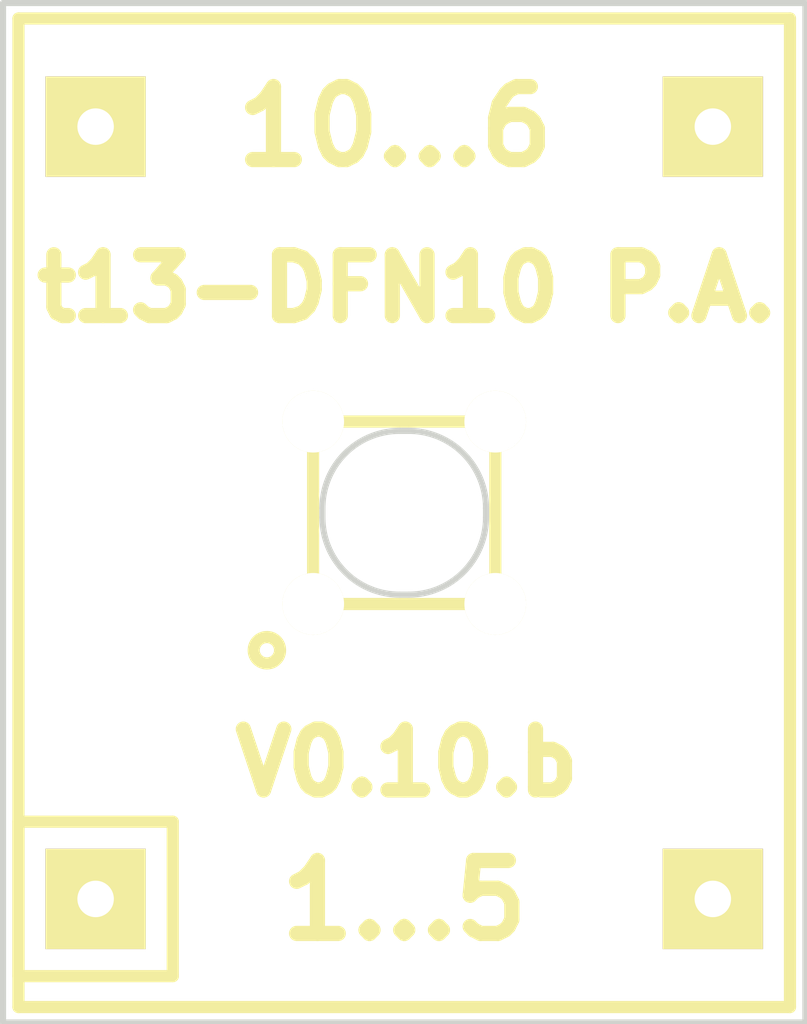
<source format=kicad_pcb>
(kicad_pcb (version 3) (host pcbnew "(2014-03-14 BZR 4750)-product")

  (general
    (links 0)
    (no_connects 0)
    (area 139.15099 91.5068 153.96501 110.7312)
    (thickness 1.6)
    (drawings 22)
    (tracks 0)
    (zones 0)
    (modules 9)
    (nets 1)
  )

  (page A4)
  (title_block
    (title "ATtiny13 DFN10 programming adapter - alignment board")
    (date "17 Mar 2014")
    (rev 0.10.b)
    (company "2014 - blog.spitzenpfeil.org")
  )

  (layers
    (15 F.Cu signal)
    (0 B.Cu signal)
    (20 B.SilkS user)
    (21 F.SilkS user)
    (22 B.Mask user)
    (23 F.Mask user)
    (28 Edge.Cuts user)
  )

  (setup
    (last_trace_width 0.254)
    (trace_clearance 0.2032)
    (zone_clearance 0.508)
    (zone_45_only no)
    (trace_min 0.254)
    (segment_width 0.2)
    (edge_width 0.1)
    (via_size 0.889)
    (via_drill 0.508)
    (via_min_size 0.889)
    (via_min_drill 0.508)
    (uvia_size 0.508)
    (uvia_drill 0.127)
    (uvias_allowed no)
    (uvia_min_size 0.508)
    (uvia_min_drill 0.127)
    (pcb_text_width 0.3)
    (pcb_text_size 1.5 1.5)
    (mod_edge_width 0.2)
    (mod_text_size 1 1)
    (mod_text_width 0.15)
    (pad_size 1.65 1.65)
    (pad_drill 0.6)
    (pad_to_mask_clearance 0)
    (aux_axis_origin 0 0)
    (visible_elements FFFFFF7F)
    (pcbplotparams
      (layerselection 284196865)
      (usegerberextensions true)
      (excludeedgelayer true)
      (linewidth 0.150000)
      (plotframeref false)
      (viasonmask false)
      (mode 1)
      (useauxorigin false)
      (hpglpennumber 1)
      (hpglpenspeed 20)
      (hpglpendiameter 15)
      (hpglpenoverlay 2)
      (psnegative false)
      (psa4output false)
      (plotreference true)
      (plotvalue true)
      (plotothertext true)
      (plotinvisibletext false)
      (padsonsilk false)
      (subtractmaskfromsilk true)
      (outputformat 1)
      (mirror false)
      (drillshape 0)
      (scaleselection 1)
      (outputdirectory gerber_files/))
  )

  (net 0 "")

  (net_class Default "This is the default net class."
    (clearance 0.2032)
    (trace_width 0.254)
    (via_dia 0.889)
    (via_drill 0.508)
    (uvia_dia 0.508)
    (uvia_drill 0.127)
  )

  (module my_parts:MADW__SIL-1 (layer F.Cu) (tedit 53272EA1) (tstamp 53270B35)
    (at 151.638 107.442)
    (descr "Connecteurs 2 pins")
    (tags "CONN DEV")
    (fp_text reference P? (at 0 -2.032) (layer F.SilkS) hide
      (effects (font (size 1 1) (thickness 0.2)))
    )
    (fp_text value VAL** (at 0 2.286) (layer F.SilkS) hide
      (effects (font (size 1 1) (thickness 0.2)))
    )
    (pad 1 thru_hole rect (at 0 0) (size 1.65 1.65) (drill 0.6) (layers *.Cu *.Mask F.SilkS))
  )

  (module my_parts:MADW__SIL-1 (layer F.Cu) (tedit 53272E9C) (tstamp 53270B25)
    (at 151.638 94.742)
    (descr "Connecteurs 2 pins")
    (tags "CONN DEV")
    (fp_text reference P? (at 0 -2.032) (layer F.SilkS) hide
      (effects (font (size 1 1) (thickness 0.2)))
    )
    (fp_text value VAL** (at 0 2.286) (layer F.SilkS) hide
      (effects (font (size 1 1) (thickness 0.2)))
    )
    (pad 1 thru_hole rect (at 0 0) (size 1.65 1.65) (drill 0.6) (layers *.Cu *.Mask F.SilkS))
  )

  (module my_parts:MADW__SIL-1 (layer F.Cu) (tedit 53272E97) (tstamp 53270B1D)
    (at 141.478 94.742)
    (descr "Connecteurs 2 pins")
    (tags "CONN DEV")
    (fp_text reference P? (at 0 -2.032) (layer F.SilkS) hide
      (effects (font (size 1 1) (thickness 0.2)))
    )
    (fp_text value VAL** (at 0 2.286) (layer F.SilkS) hide
      (effects (font (size 1 1) (thickness 0.2)))
    )
    (pad 1 thru_hole rect (at 0 0) (size 1.65 1.65) (drill 0.6) (layers *.Cu *.Mask F.SilkS))
  )

  (module my_parts:MADW__SIL-1 (layer F.Cu) (tedit 53270332) (tstamp 53270EE7)
    (at 145.0594 102.5906)
    (descr "Connecteurs 2 pins")
    (tags "CONN DEV")
    (fp_text reference P? (at 0 -2.032) (layer F.SilkS) hide
      (effects (font (size 1 1) (thickness 0.2)))
    )
    (fp_text value VAL** (at 0 2.286) (layer F.SilkS) hide
      (effects (font (size 1 1) (thickness 0.2)))
    )
    (pad "" np_thru_hole circle (at 0 0) (size 1.016 1.016) (drill 1.016) (layers *.Cu *.Mask F.SilkS))
  )

  (module my_parts:MADW__SIL-1 (layer F.Cu) (tedit 53270332) (tstamp 53270EE3)
    (at 148.0566 102.5906)
    (descr "Connecteurs 2 pins")
    (tags "CONN DEV")
    (fp_text reference P? (at 0 -2.032) (layer F.SilkS) hide
      (effects (font (size 1 1) (thickness 0.2)))
    )
    (fp_text value VAL** (at 0 2.286) (layer F.SilkS) hide
      (effects (font (size 1 1) (thickness 0.2)))
    )
    (pad "" np_thru_hole circle (at 0 0) (size 1.016 1.016) (drill 1.016) (layers *.Cu *.Mask F.SilkS))
  )

  (module my_parts:MADW__SIL-1 (layer F.Cu) (tedit 53270332) (tstamp 53270EDF)
    (at 148.0566 99.5934)
    (descr "Connecteurs 2 pins")
    (tags "CONN DEV")
    (fp_text reference P? (at 0 -2.032) (layer F.SilkS) hide
      (effects (font (size 1 1) (thickness 0.2)))
    )
    (fp_text value VAL** (at 0 2.286) (layer F.SilkS) hide
      (effects (font (size 1 1) (thickness 0.2)))
    )
    (pad "" np_thru_hole circle (at 0 0) (size 1.016 1.016) (drill 1.016) (layers *.Cu *.Mask F.SilkS))
  )

  (module my_parts:MADW__SIL-1 (layer F.Cu) (tedit 53270332) (tstamp 53270E17)
    (at 145.0594 99.5934)
    (descr "Connecteurs 2 pins")
    (tags "CONN DEV")
    (fp_text reference P? (at 0 -2.032) (layer F.SilkS) hide
      (effects (font (size 1 1) (thickness 0.2)))
    )
    (fp_text value VAL** (at 0 2.286) (layer F.SilkS) hide
      (effects (font (size 1 1) (thickness 0.2)))
    )
    (pad "" np_thru_hole circle (at 0 0) (size 1.016 1.016) (drill 1.016) (layers *.Cu *.Mask F.SilkS))
  )

  (module my_parts:MADW__MLF10 (layer F.Cu) (tedit 53270302) (tstamp 53270B07)
    (at 146.558 101.092 90)
    (path /5326F946)
    (attr smd)
    (fp_text reference P3 (at 0 -2.9 90) (layer F.SilkS) hide
      (effects (font (size 1 1) (thickness 0.2)))
    )
    (fp_text value DFN10 (at 0 3.3 90) (layer F.SilkS) hide
      (effects (font (size 1 1) (thickness 0.2)))
    )
    (fp_line (start -1.5 -1.5) (end 1.5 -1.5) (layer F.SilkS) (width 0.2))
    (fp_line (start 1.5 -1.5) (end 1.5 1.5) (layer F.SilkS) (width 0.2))
    (fp_line (start 1.5 1.5) (end -1.5 1.5) (layer F.SilkS) (width 0.2))
    (fp_line (start -1.5 1.5) (end -1.5 -1.5) (layer F.SilkS) (width 0.2))
  )

  (module my_parts:MADW__SIL-1 (layer F.Cu) (tedit 53272EA6) (tstamp 53270B2D)
    (at 141.478 107.442)
    (descr "Connecteurs 2 pins")
    (tags "CONN DEV")
    (fp_text reference P? (at 0 -2.032) (layer F.SilkS) hide
      (effects (font (size 1 1) (thickness 0.2)))
    )
    (fp_text value VAL** (at 0 2.286) (layer F.SilkS) hide
      (effects (font (size 1 1) (thickness 0.2)))
    )
    (fp_line (start -1.27 1.27) (end 1.27 1.27) (layer F.SilkS) (width 0.2))
    (fp_line (start -1.27 -1.27) (end 1.27 -1.27) (layer F.SilkS) (width 0.2))
    (fp_line (start 1.27 -1.27) (end 1.27 1.27) (layer F.SilkS) (width 0.2))
    (fp_line (start -1.27 1.27) (end -1.27 -1.27) (layer F.SilkS) (width 0.2))
    (pad 1 thru_hole rect (at 0 0) (size 1.65 1.65) (drill 0.6) (layers *.Cu *.Mask F.SilkS))
  )

  (gr_line (start 145.2118 101.0158) (end 145.2118 101.1682) (angle 90) (layer Edge.Cuts) (width 0.1))
  (gr_line (start 146.4818 102.4382) (end 146.6342 102.4382) (angle 90) (layer Edge.Cuts) (width 0.1))
  (gr_line (start 147.9042 101.0158) (end 147.9042 101.1682) (angle 90) (layer Edge.Cuts) (width 0.1))
  (gr_line (start 146.4818 99.7458) (end 146.6342 99.7458) (angle 90) (layer Edge.Cuts) (width 0.1))
  (gr_arc (start 146.4818 101.1682) (end 146.4818 102.4382) (angle 90) (layer Edge.Cuts) (width 0.1))
  (gr_arc (start 146.6342 101.1682) (end 147.9042 101.1682) (angle 90) (layer Edge.Cuts) (width 0.1))
  (gr_arc (start 146.6342 101.0158) (end 146.6342 99.7458) (angle 90) (layer Edge.Cuts) (width 0.1))
  (gr_arc (start 146.4818 101.0158) (end 145.2118 101.0158) (angle 90) (layer Edge.Cuts) (width 0.1))
  (gr_line (start 148.0566 99.5934) (end 148.0566 99.568) (angle 90) (layer Eco1.User) (width 0.2))
  (gr_text V0.10.b (at 146.6 105.2) (layer F.SilkS)
    (effects (font (size 1 1) (thickness 0.25)))
  )
  (gr_text 10...6 (at 146.4056 94.742) (layer F.SilkS) (tstamp 532714B7)
    (effects (font (size 1.2 1.2) (thickness 0.25)))
  )
  (gr_text 1...5 (at 146.558 107.4674) (layer F.SilkS)
    (effects (font (size 1.2 1.2) (thickness 0.25)))
  )
  (gr_circle (center 144.2974 103.3526) (end 144.5006 103.4288) (layer F.SilkS) (width 0.2))
  (gr_line (start 139.954 109.474) (end 139.954 92.71) (angle 90) (layer Edge.Cuts) (width 0.1))
  (gr_line (start 153.162 109.474) (end 139.954 109.474) (angle 90) (layer Edge.Cuts) (width 0.1))
  (gr_line (start 153.162 92.71) (end 153.162 109.474) (angle 90) (layer Edge.Cuts) (width 0.1))
  (gr_line (start 139.954 92.71) (end 153.162 92.71) (angle 90) (layer Edge.Cuts) (width 0.1))
  (gr_text "t13-DFN10 P.A." (at 146.6 97.4) (layer F.SilkS)
    (effects (font (size 1 1) (thickness 0.25)))
  )
  (gr_line (start 140.208 92.964) (end 152.908 92.964) (angle 90) (layer F.SilkS) (width 0.2) (tstamp 53270B50))
  (gr_line (start 152.908 92.964) (end 152.908 109.22) (angle 90) (layer F.SilkS) (width 0.2) (tstamp 53270B4F))
  (gr_line (start 152.908 109.22) (end 140.208 109.22) (angle 90) (layer F.SilkS) (width 0.2) (tstamp 53270B4E))
  (gr_line (start 140.208 109.22) (end 140.208 92.964) (angle 90) (layer F.SilkS) (width 0.2) (tstamp 53270B4D))

)

</source>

--- --- ---

[Task] In the entries above, find the line holding "(gr_line (start 147.9042" and the line holding "(gr_line (start 146.4818 99.7458)"; print both of them and every line between, exactly, and nothing else.

[Your response]
  (gr_line (start 147.9042 101.0158) (end 147.9042 101.1682) (angle 90) (layer Edge.Cuts) (width 0.1))
  (gr_line (start 146.4818 99.7458) (end 146.6342 99.7458) (angle 90) (layer Edge.Cuts) (width 0.1))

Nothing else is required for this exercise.